练习任务 A> 请照原文输出关于蔡澜的短文里从“看过蔡澜的一则报道:一次夜间”到“这么一遭,就一定要活到够本。”的那一段。
练习任务 B> 关于蔡澜的短文提到他常有“神回复”，请用一到三句话说明文中给出的原因。
练习任务 C> 请从关于蔡澜的短文最后一句之后接着续写。

所给短文>
前段时间,日本寺庙中方丈亲手抄写在布告栏上的文案,言语辛辣,暗藏佛理,字字珠玑在中国狠狠地火了一把。
这种“神发言”也并非是日本独有,被誉为中国“食神”的蔡澜老先生同样也有各种“神回复”,得来一片叫好之声。
言语之中,一种豁达的潇洒意味油然而生。倒并非是蔡澜改行要当段子手,而是生性使然。
他是作家,也是商人,他是电影监制,也是美食家。他说:
“千万别将生活弄得单调,但最好的办法是当人家数绵羊入眠时,我们能够算着吃过的每一道佳肴。”
人生是一场筵席,品尝过小葱拌豆腐的清淡也品尝过满汉全席佛跳墙的丰盛,小葱拌豆腐也好,满汉全席也好,吃多总会厌烦,那便不要强迫自己硬咽下去。
“别把生活弄得单调”,加上一勺白砂糖,亦或是丢进去两根辣椒,生活,还是丰富多彩、有滋有味来得妙。
看过蔡澜的一则报道:一次夜间,蔡澜旅行途中,突遇气流,飞机颠簸不停,一名澳洲人死死抓住座椅扶手,浑身不停发抖。蔡澜却端着酒杯,一口口品着红酒。
澳洲人看着蔡澜,大叫:“老兄,难道你死过吗?”
蔡澜轻摇酒杯,懒洋洋地说:“不,我活过。”
有人问:“你不怕吗?”
蔡澜回以洒脱一笑:“对我来说,这一生已经活得够痛快。”
如果想衡量一下自己的人生是不是已经“活得够本”,不如问问自己:
如果下一秒就是世界末日,你会怎么办?
写流行曲的黄沾,写科幻的倪匡,写武侠的金庸,写美食的蔡澜,四人饱读诗书、各有所长,并称为“香港四大才子”。
倪匡说蔡澜是“少有背后没有人说他坏话的人”;
黄沾称蔡澜是“我最值得信赖的朋友”;
而金庸也曾直白爽快地承认“论风流多艺我不如蔡澜,他是一个真正潇洒的人”。
文人相轻,有才能的人总归有那么三分傲气,但作为香港四大才子之一的蔡澜却得到了其他三位的齐齐“点赞。”
或许蔡澜便是这样的人,吃得要尽兴,活得要潇洒,来人世间走这么一遭,就一定要活到够本。
就像他自己在《不如任性过生活》中写的那样:
“人生意义到底是什么呢?
吃得好一点,睡得好一点,多玩玩,多历练,不羡慕别人,多储蓄人生经验,死而无憾,这就是最大的意义吧,一点也不复杂。”

提取条目>
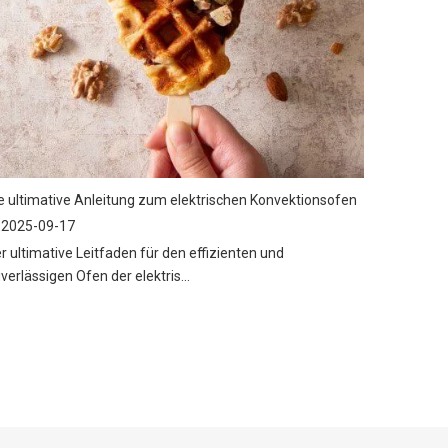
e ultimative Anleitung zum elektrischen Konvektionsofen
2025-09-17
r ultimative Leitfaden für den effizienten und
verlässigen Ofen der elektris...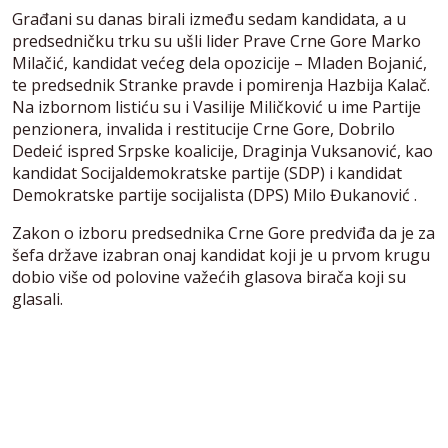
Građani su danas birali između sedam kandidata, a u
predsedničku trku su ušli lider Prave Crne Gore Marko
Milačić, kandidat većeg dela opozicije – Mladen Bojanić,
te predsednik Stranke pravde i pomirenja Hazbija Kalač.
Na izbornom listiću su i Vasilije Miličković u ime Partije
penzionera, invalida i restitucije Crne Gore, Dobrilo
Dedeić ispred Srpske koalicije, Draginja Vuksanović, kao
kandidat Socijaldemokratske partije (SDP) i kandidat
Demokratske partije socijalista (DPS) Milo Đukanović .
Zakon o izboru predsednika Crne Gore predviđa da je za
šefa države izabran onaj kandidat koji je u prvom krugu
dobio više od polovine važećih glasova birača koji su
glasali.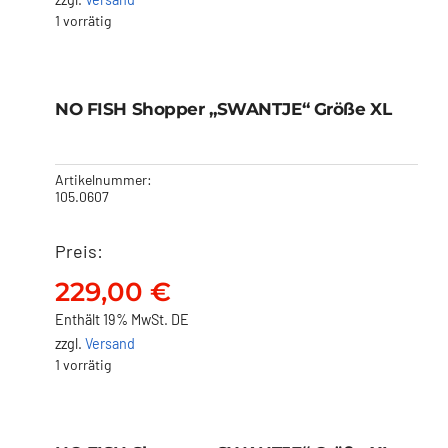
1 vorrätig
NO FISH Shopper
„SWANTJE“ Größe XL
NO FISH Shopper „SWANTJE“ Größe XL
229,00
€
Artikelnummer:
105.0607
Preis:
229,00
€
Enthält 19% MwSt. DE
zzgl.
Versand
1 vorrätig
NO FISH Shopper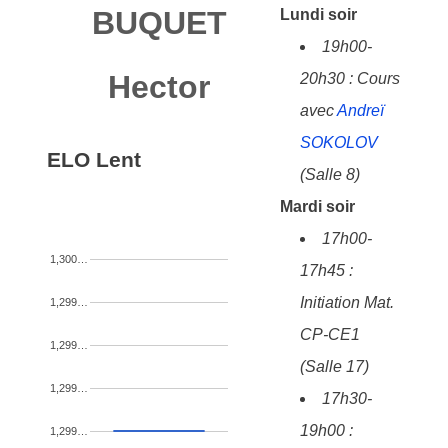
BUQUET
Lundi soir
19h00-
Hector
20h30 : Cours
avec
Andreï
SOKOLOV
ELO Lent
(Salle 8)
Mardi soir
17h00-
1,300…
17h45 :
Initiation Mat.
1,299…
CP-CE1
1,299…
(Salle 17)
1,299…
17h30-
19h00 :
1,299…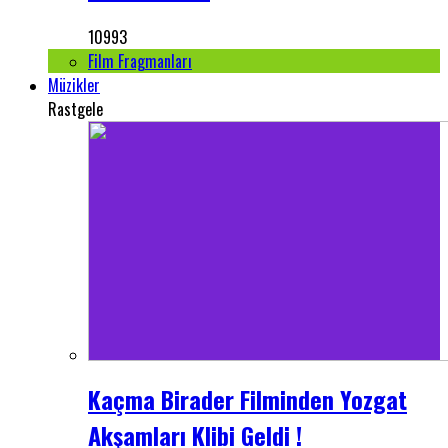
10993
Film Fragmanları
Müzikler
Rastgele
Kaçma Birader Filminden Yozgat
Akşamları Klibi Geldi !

--

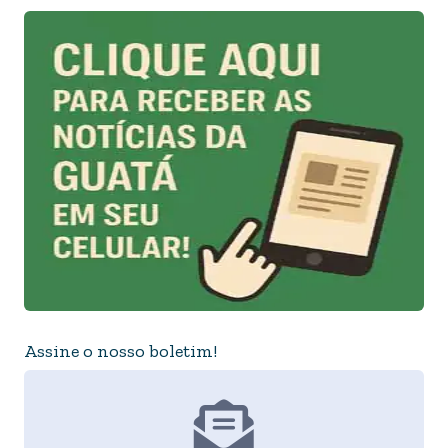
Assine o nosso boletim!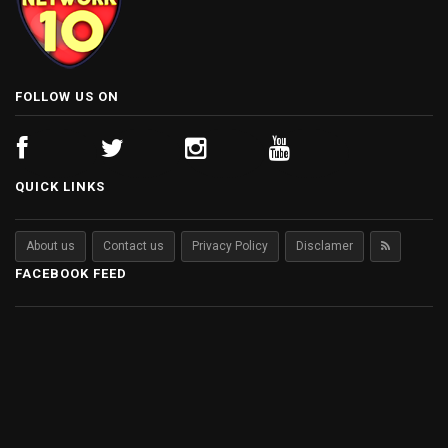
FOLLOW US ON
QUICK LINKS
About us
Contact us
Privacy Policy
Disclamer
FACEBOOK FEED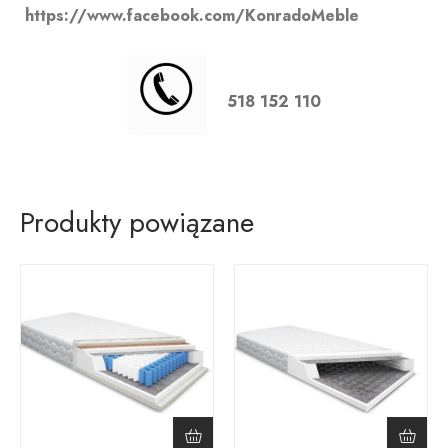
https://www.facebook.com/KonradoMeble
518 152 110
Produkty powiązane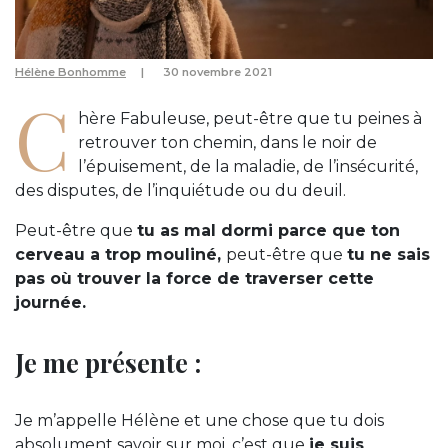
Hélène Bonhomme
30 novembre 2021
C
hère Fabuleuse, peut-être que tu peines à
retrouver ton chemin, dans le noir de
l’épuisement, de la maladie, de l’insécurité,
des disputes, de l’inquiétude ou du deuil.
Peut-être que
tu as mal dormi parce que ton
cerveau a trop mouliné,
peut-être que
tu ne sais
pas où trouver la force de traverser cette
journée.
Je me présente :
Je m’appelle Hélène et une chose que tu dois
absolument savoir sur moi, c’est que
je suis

作答内容 A>
看过蔡澜的一则报道:一次夜间,蔡澜旅行途中,突遇气流,飞机颠簸不停,一名澳洲人死死抓住座椅扶手,浑身不停发抖。蔡澜却端着酒杯,一口口品着红酒。
澳洲人看着蔡澜,大叫:“老兄,难道你死过吗?”
蔡澜轻摇酒杯,懒洋洋地说:“不,我活过。”
有人问:“你不怕吗?”
蔡澜回以洒脱一笑:“对我来说,这一生已经活得够痛快。”
如果想衡量一下自己的人生是不是已经“活得够本”,不如问问自己:
如果下一秒就是世界末日,你会怎么办?
写流行曲的黄沾,写科幻的倪匡,写武侠的金庸,写美食的蔡澜,四人饱读诗书、各有所长,并称为“香港四大才子”。
倪匡说蔡澜是“少有背后没有人说他坏话的人”;
黄沾称蔡澜是“我最值得信赖的朋友”;
而金庸也曾直白爽快地承认“论风流多艺我不如蔡澜,他是一个真正潇洒的人”。
文人相轻,有才能的人总归有那么三分傲气,但作为香港四大才子之一的蔡澜却得到了其他三位的齐齐“点赞。”
或许蔡澜便是这样的人,吃得要尽兴,活得要潇洒,来人世间走这么一遭,就一定要活到够本。

作答内容 B> 文中指出，这并不是因为蔡澜改行要当段子手，而是他生性使然。他的言语中自然流露出一种豁达潇洒的意味。

作答内容 C>
人生得意须尽欢,莫使金樽空对月。
蔡澜的言语中,很强调“玩”这一点,但蔡澜的潇洒,也从来不是无度的潇洒。
“尽量地学习、尽量地经历、尽量地旅游、尽量地吃好东西、人生就比较美好一点,就这么简单。”
许多人只愿听后面半句话,却忘了前面半句。
游历大好江山、吃遍美味佳肴,确实是美好生活有意义的一部分,但是光玩不努力,不去努力学习、不去努力工作,也不过是虚度人生罢了。
学习、工作、经历,这一切,也都属于“美好的人生”的一部分。
虽然我们记得的蔡澜,永远是荧幕上那坐在或古典优雅、或精致华丽的餐厅中游刃有余,对着菜肴侃侃而谈的模样,但是,蔡澜的潇洒背后并不是人们所看到的表面那样轻松。
读书时,为了能看懂外文电影,蔡澜上午读中文学校、下午读英文学校。他始终保持惊人的阅读量,坚定地认为如果一个写作人不喜欢看书,那么他就没资格做写作人。
一直以来,他仍两袖清风,每天仍在为生活而努力:“我是很努力很努力做人,这样才有今时。”
吃得尽兴,也要有资金的支持,毕竟天下没有免费的午餐,也没有吃霸王餐的道理;活得潇洒,也要有潇洒的本钱,否则就成了游手好闲,不务正业。
之前有人曾经问过蔡澜:您今年七十五,人生可以分成几个阶段呢?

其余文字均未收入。